Ke depan, lanjut Ida Yani, kalau masyarakatnya sudah bisa diandalkan untuk menyediakan ikan itu secara berkesinambungan dan serius menangani bisnis tersebut, pemerintah akan meningkatkan menjadi usaha industri yang lebih besar seperti halnya ikan sardencis dalam kaleng.

Kini sebuah perusahaan di Medan telah memproduksi Cripsy Pora-pora. Barangkali bisa jadi sebuah icon baru dari Sumut. Menambah ikan teri atau ikan asin lainnya yang selama ini sangat digemari di Jawa dan daerah lainnya di seantero tanah air.
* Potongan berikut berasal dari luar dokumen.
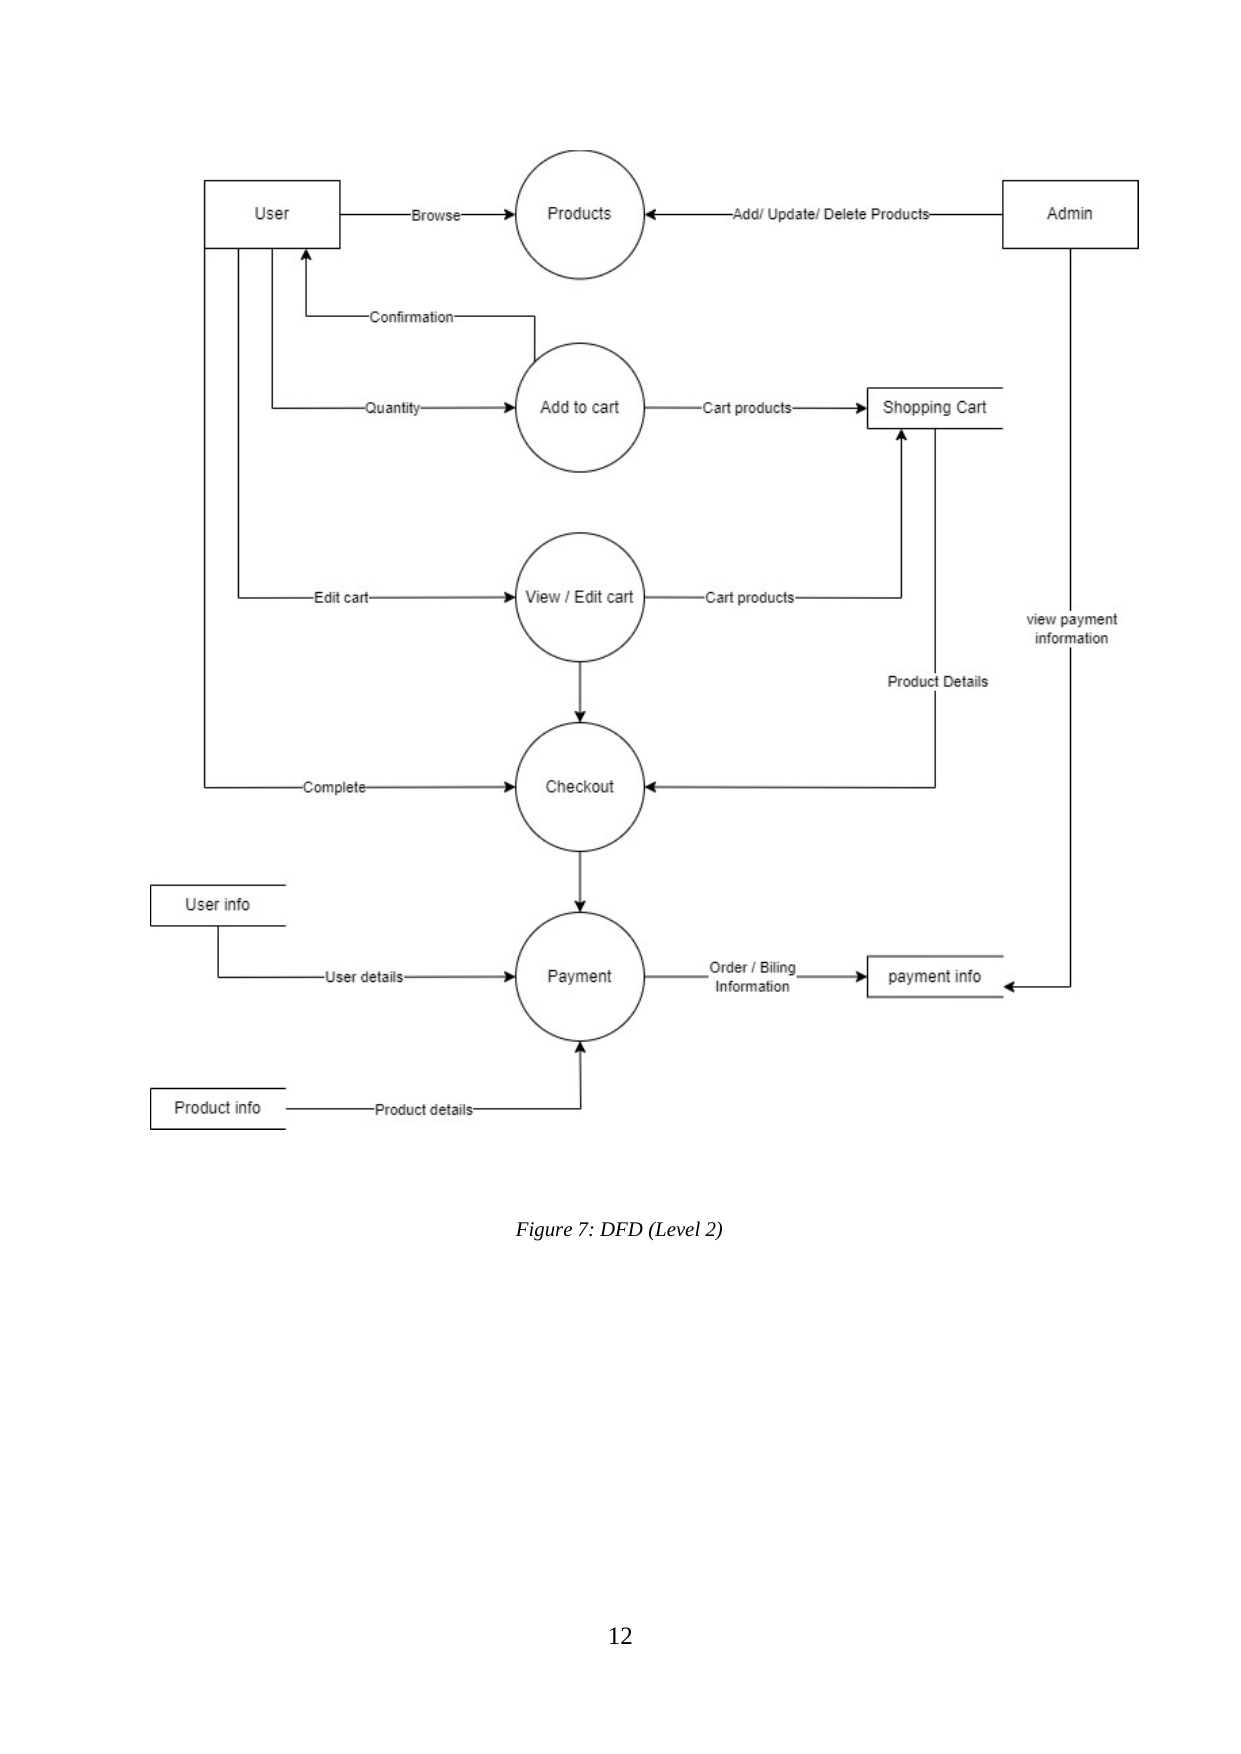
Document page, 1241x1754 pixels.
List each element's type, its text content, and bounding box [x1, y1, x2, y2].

text Figure 7: DFD (Level 2) [150, 1217, 1090, 1241]
picture [150, 150, 1139, 1130]
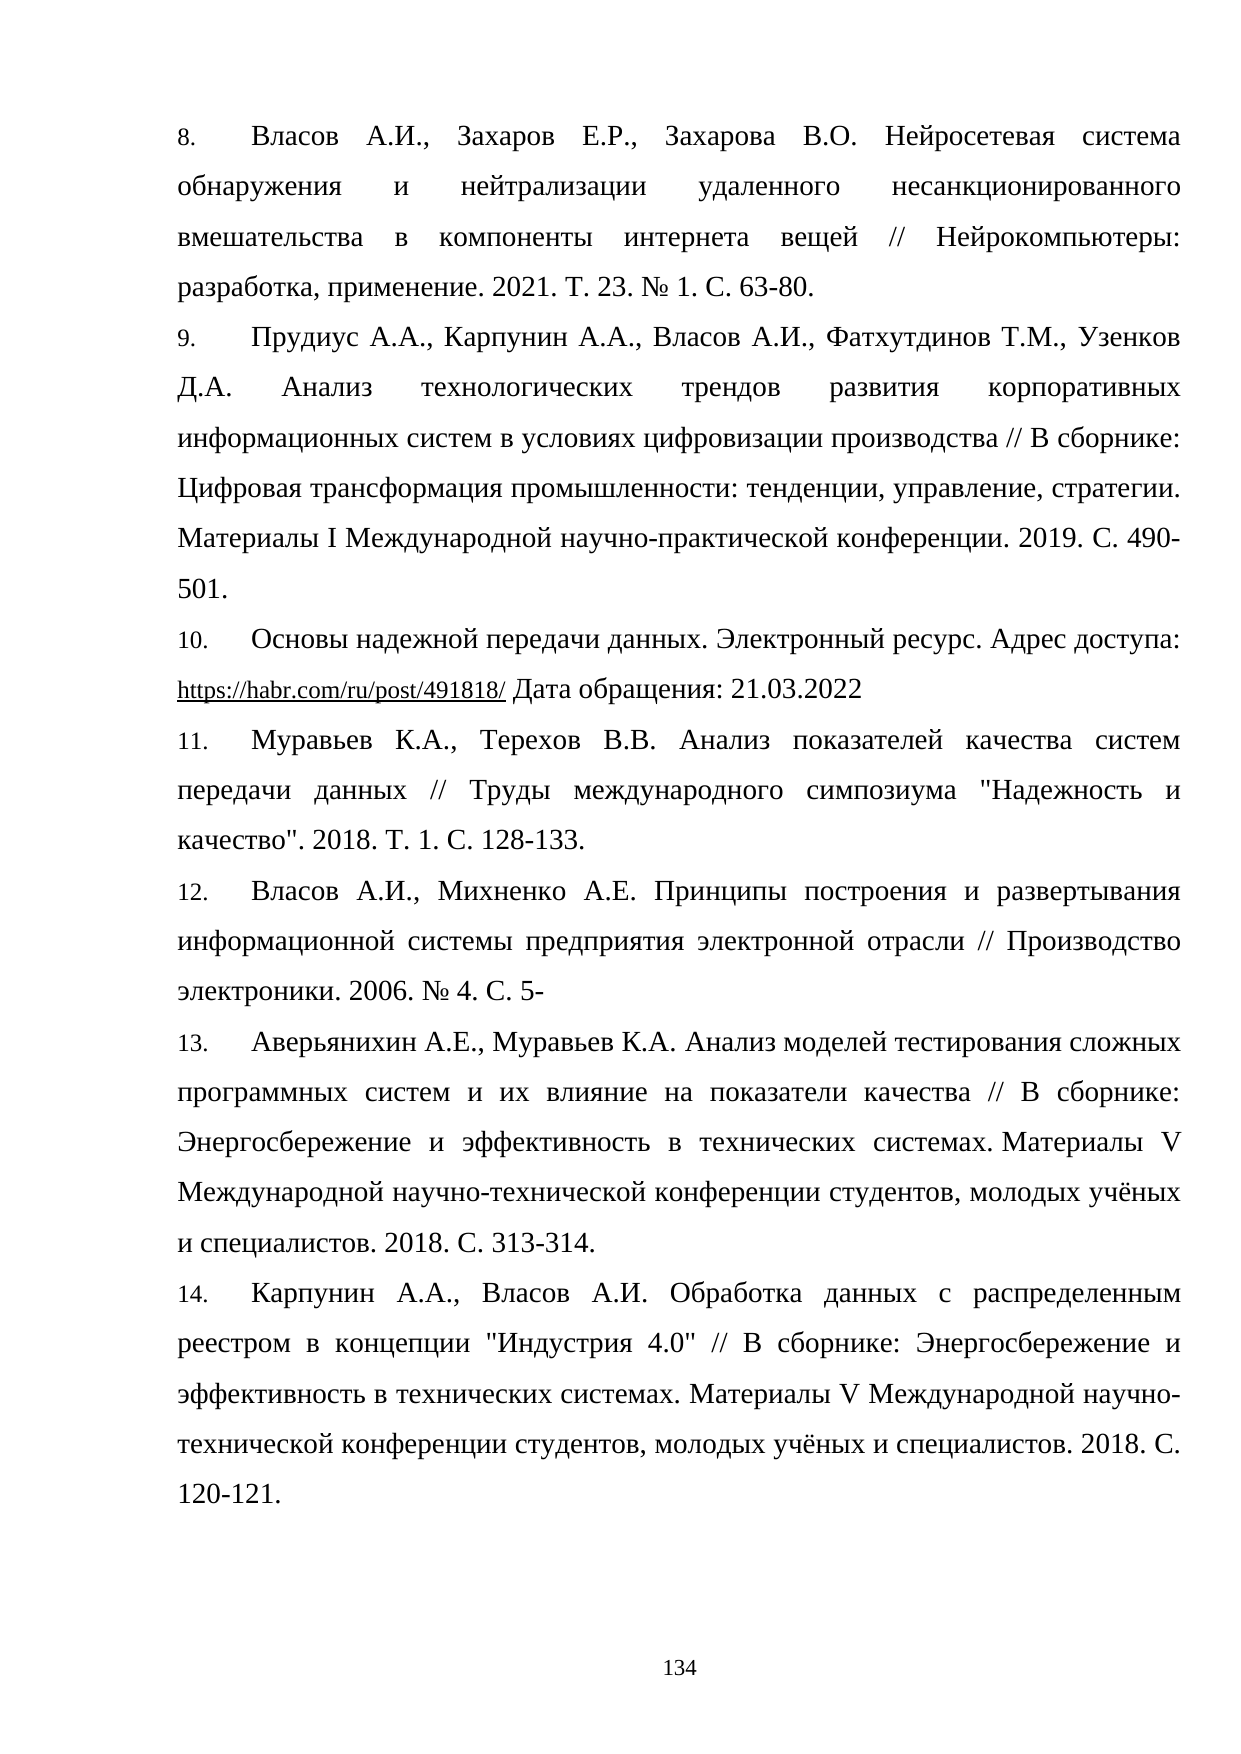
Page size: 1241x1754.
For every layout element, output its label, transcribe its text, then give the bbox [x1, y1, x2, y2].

list Основы надежной передачи данных. Электронный ресурс. Адрес доступа: https://habr.com/ru/post/491818/ Дата обращения: 21.03.2022 [177, 621, 1182, 705]
list Аверьянихин А.Е., Муравьев К.А. Анализ моделей тестирования сложных программных систем и их влияние на показатели качества // В сборнике: Энергосбережение и эффективность в технических системах. Материалы V Международной научно-технической конференции студентов, молодых учёных и специалистов. 2018. С. 313-314. [177, 1024, 1182, 1258]
list Прудиус А.А., Карпунин А.А., Власов А.И., Фатхутдинов Т.М., Узенков Д.А. Анализ технологических трендов развития корпоративных информационных систем в условиях цифровизации производства // В сборнике: Цифровая трансформация промышленности: тенденции, управление, стратегии. Материалы I Международной научно-практической конференции. 2019. С. 490-501. [177, 319, 1182, 604]
list Власов А.И., Захаров Е.Р., Захарова В.О. Нейросетевая система обнаружения и нейтрализации удаленного несанкционированного вмешательства в компоненты интернета вещей // Нейрокомпьютеры: разработка, применение. 2021. Т. 23. № 1. С. 63-80. [177, 118, 1182, 302]
list Власов А.И., Михненко А.Е. Принципы построения и развертывания информационной системы предприятия электронной отрасли // Производство электроники. 2006. № 4. С. 5- [177, 873, 1182, 1007]
list Муравьев К.А., Терехов В.В. Анализ показателей качества систем передачи данных // Труды международного симпозиума "Надежность и качество". 2018. Т. 1. С. 128-133. [177, 722, 1182, 856]
list Карпунин А.А., Власов А.И. Обработка данных с распределенным реестром в концепции "Индустрия 4.0" // В сборнике: Энергосбережение и эффективность в технических системах. Материалы V Международной научно-технической конференции студентов, молодых учёных и специалистов. 2018. С. 120-121. [177, 1275, 1182, 1510]
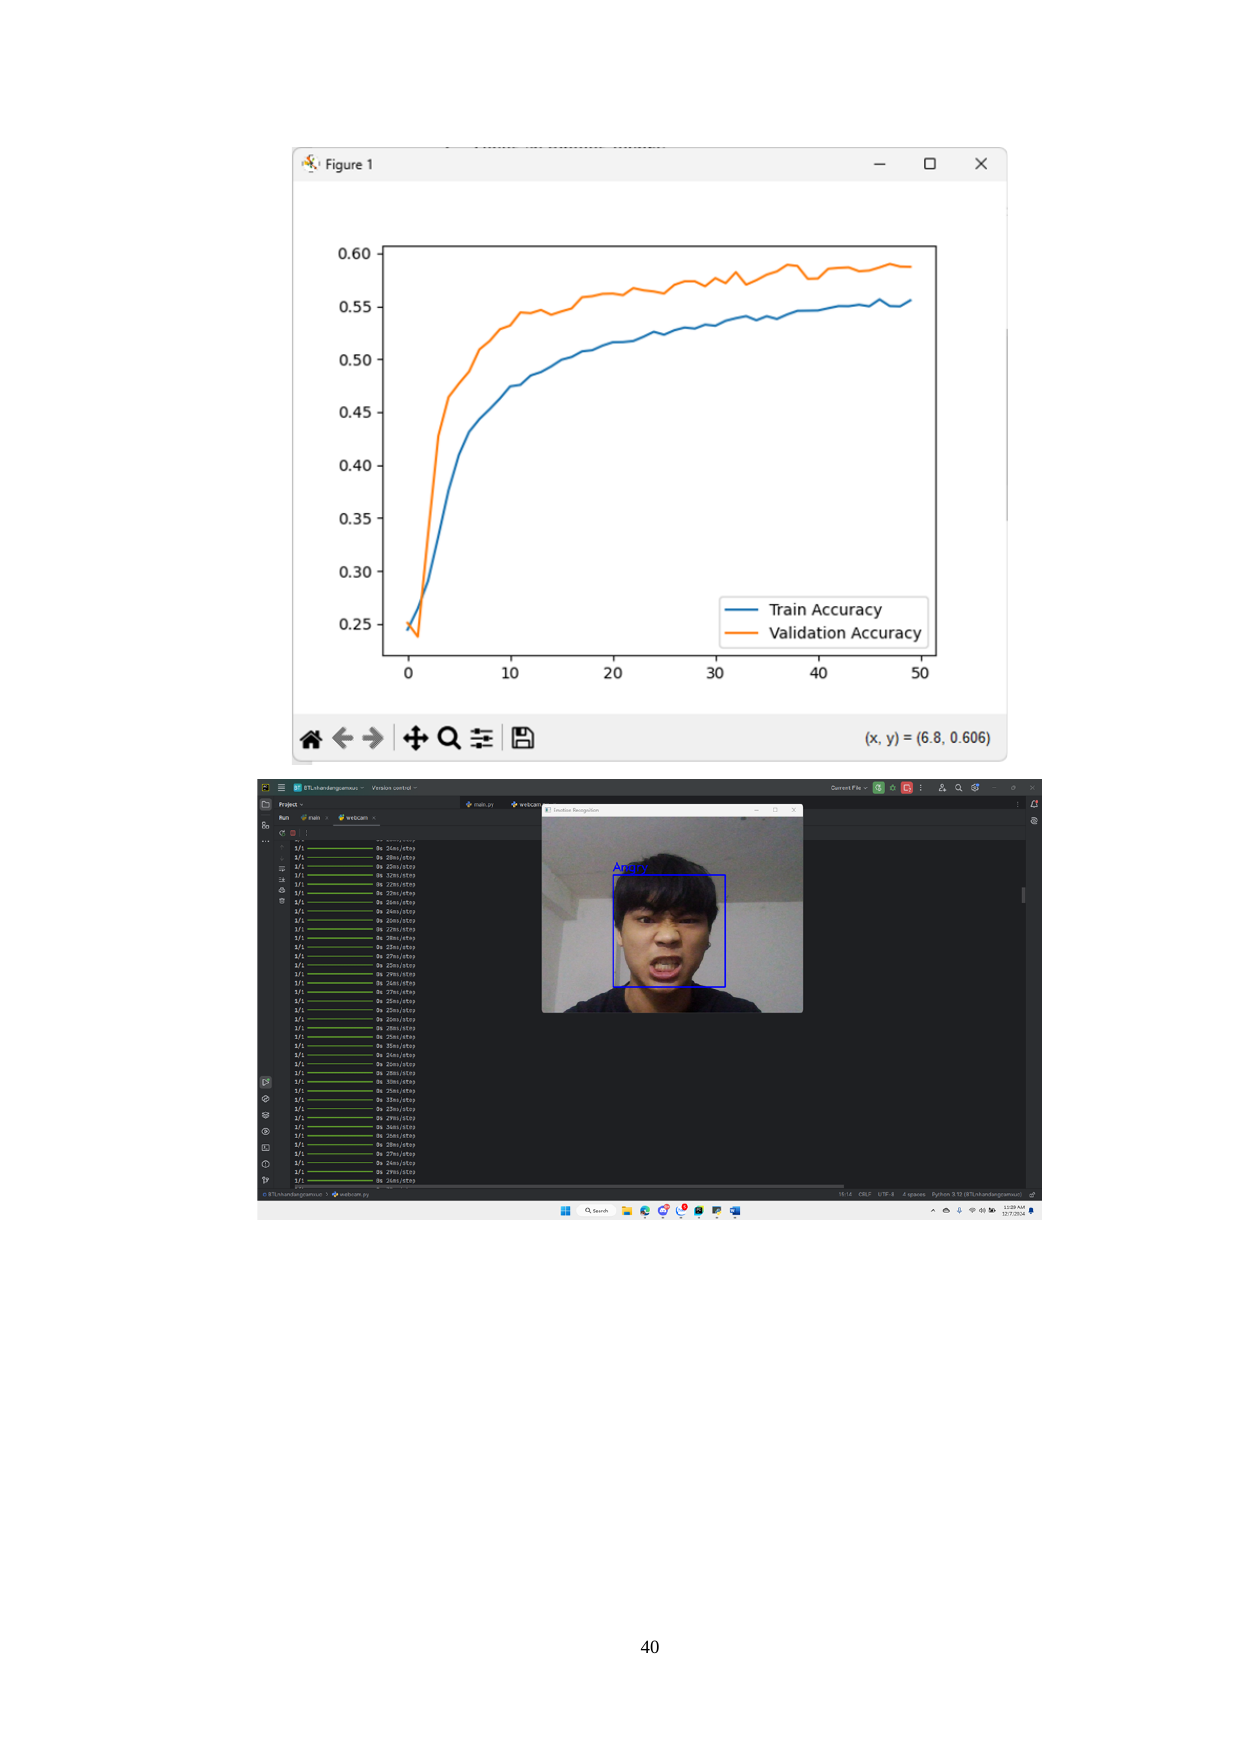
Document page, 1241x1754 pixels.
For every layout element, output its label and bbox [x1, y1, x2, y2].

picture [257, 779, 1042, 1220]
picture [291, 147, 1008, 765]
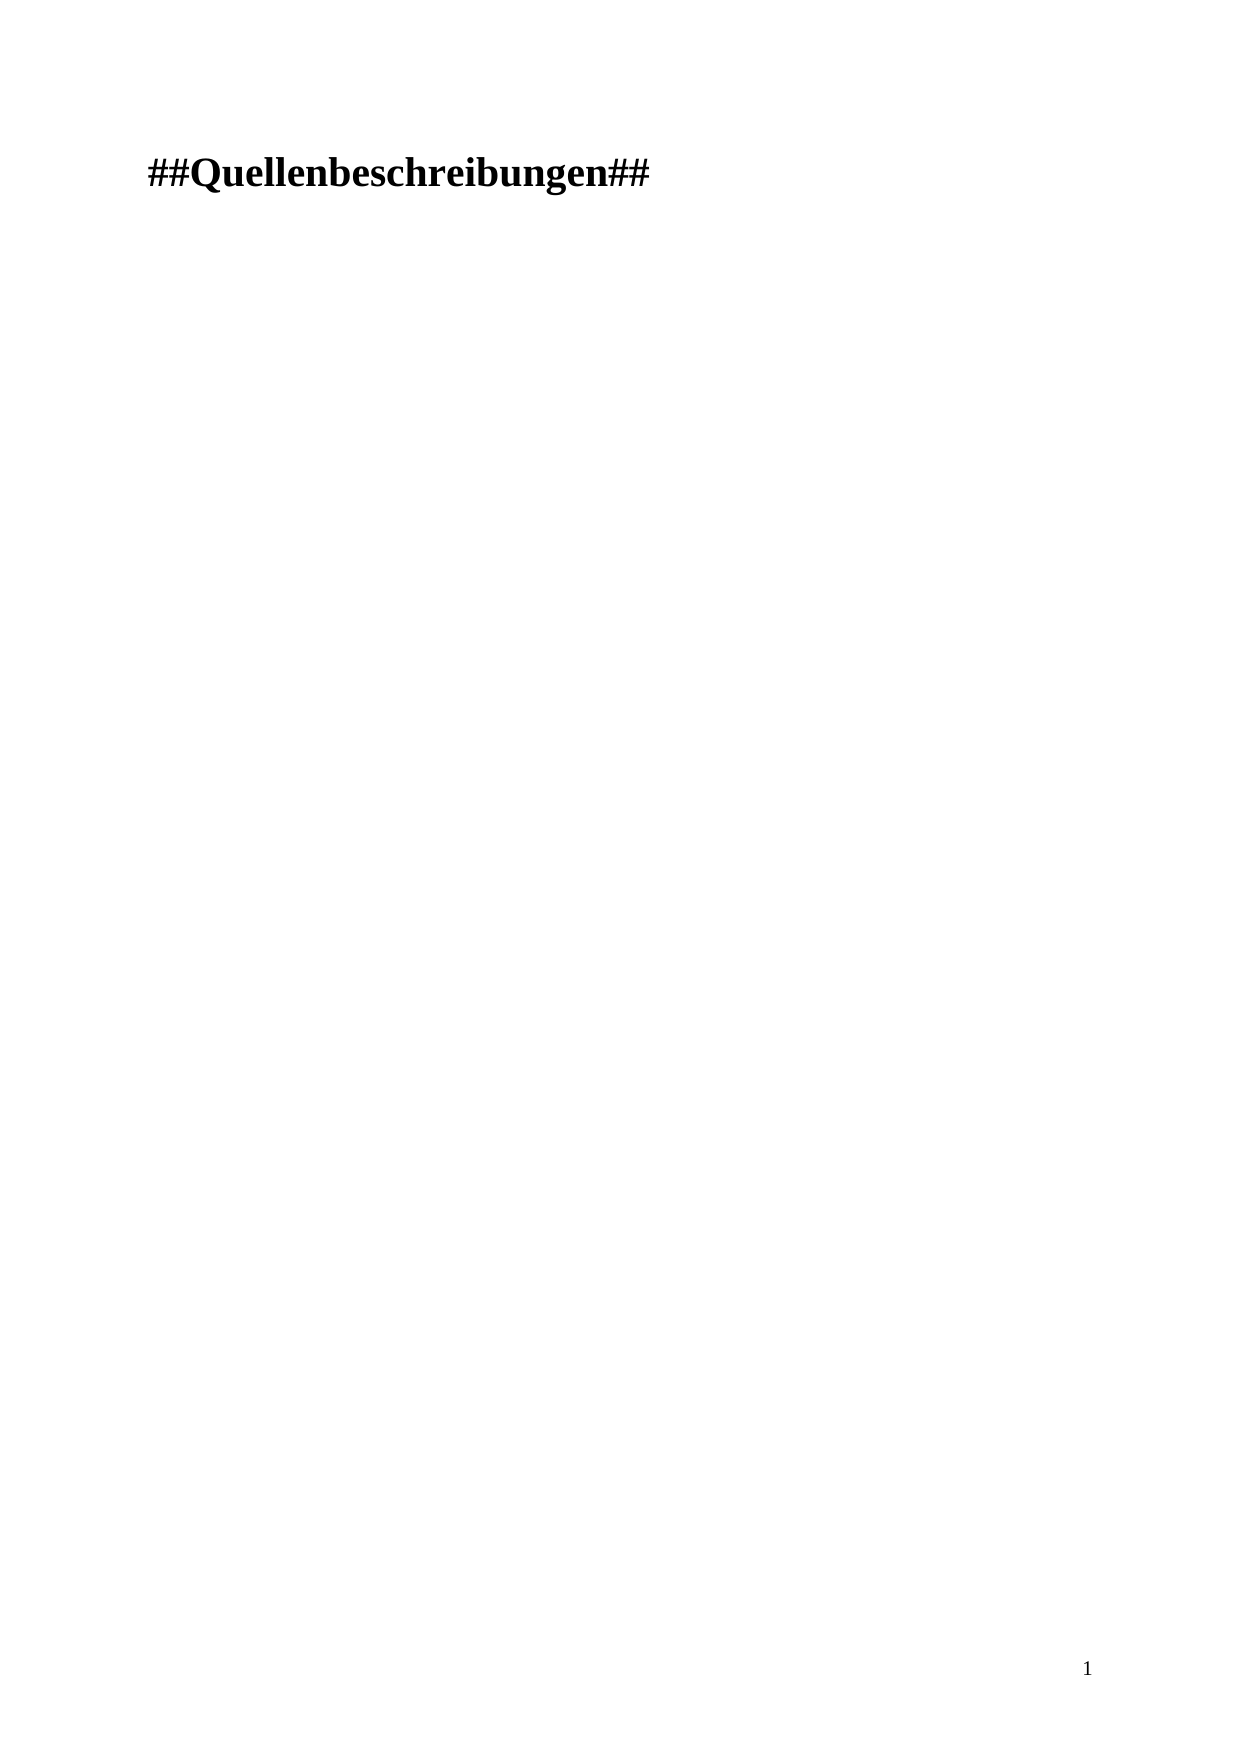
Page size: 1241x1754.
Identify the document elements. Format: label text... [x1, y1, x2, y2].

text ##Quellenbeschreibungen## [148, 148, 1093, 196]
Sarapan di Silalahi memberikan pemahaman baru kepada kami tentang ikan Pora-pora. Mungkin sarapan pagi di rumah Anda dengan ikan yang sama berarti memberi ruang yang lebih luas bagi nelayan, pengusaha kita. Memasyarakatkan ikan pora-pora,berarti mendukung penghasilan nelayan di sekitar Danau Toba.

Semoga usaha ini berhasil dan bisa sebagai alternatif memberi penghasilan baru yang ramah lingkungan. Mari kita dukung!